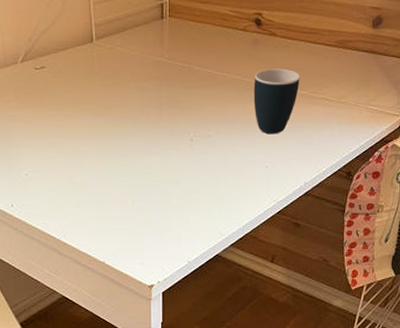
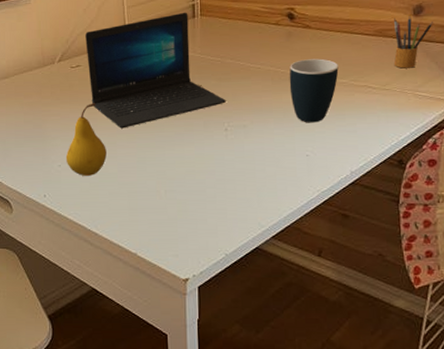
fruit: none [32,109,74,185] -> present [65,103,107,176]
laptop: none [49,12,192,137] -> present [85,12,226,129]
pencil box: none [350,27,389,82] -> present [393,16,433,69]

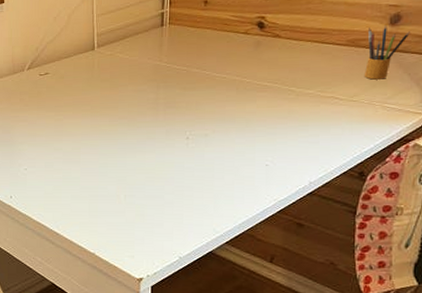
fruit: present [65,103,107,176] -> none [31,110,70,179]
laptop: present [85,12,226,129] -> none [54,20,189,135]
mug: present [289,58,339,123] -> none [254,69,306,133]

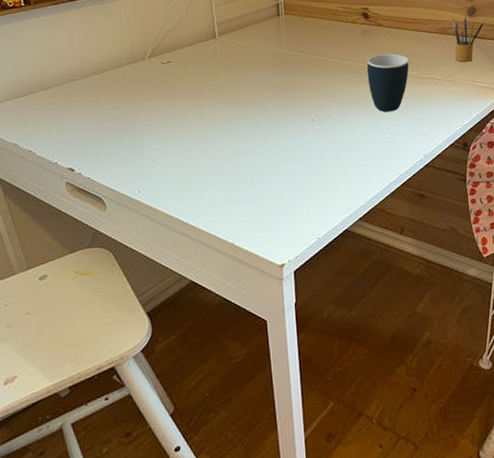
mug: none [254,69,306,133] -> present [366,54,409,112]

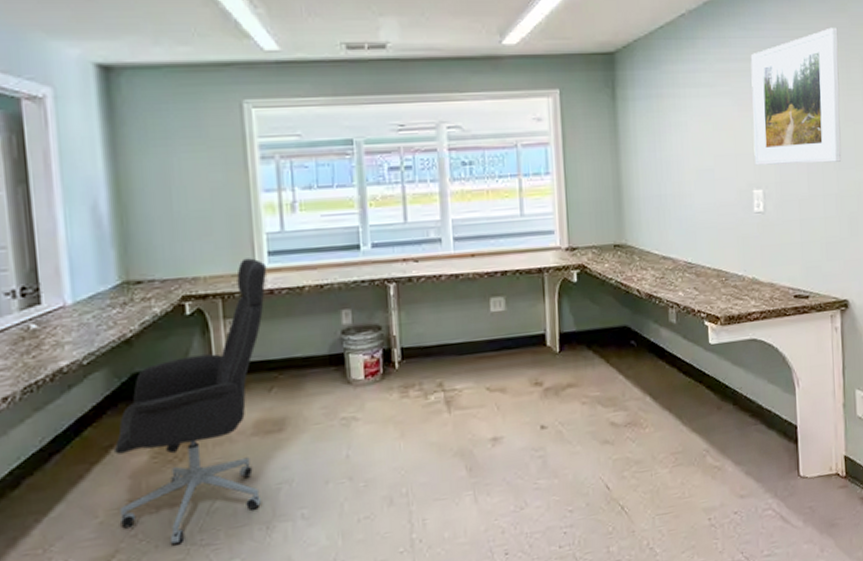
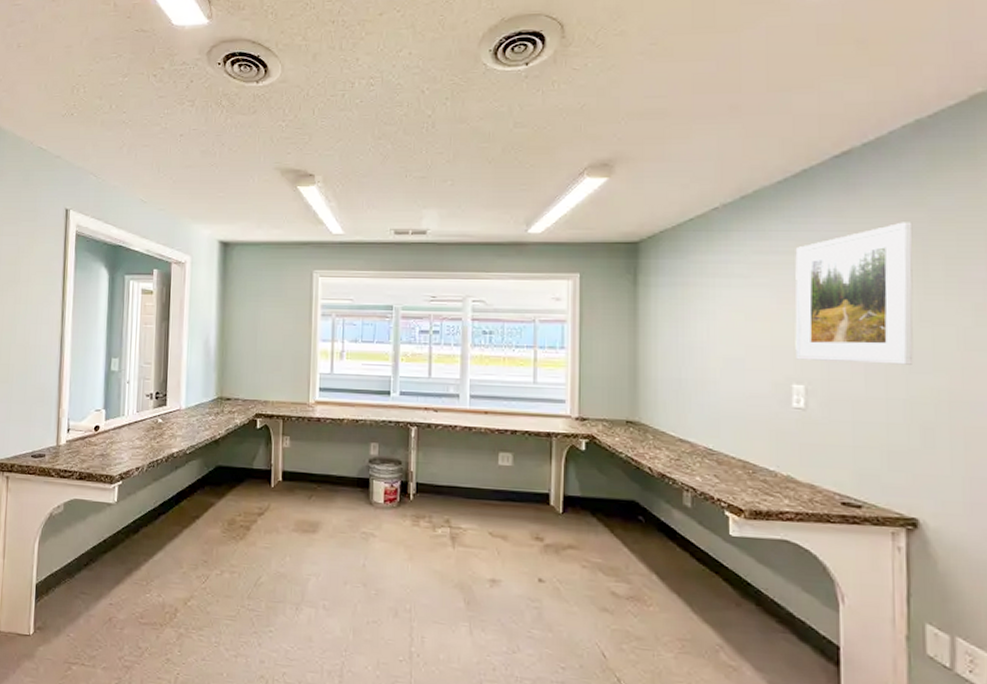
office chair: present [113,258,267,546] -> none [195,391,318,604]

- INSTRUCTIONS TO FOLLOW: Each line above that holds the string "laptop" should be copied and shown.

- TASK RESULT:
laptop: none [49,12,192,137] -> present [85,12,226,129]
laptop: present [85,12,226,129] -> none [54,20,189,135]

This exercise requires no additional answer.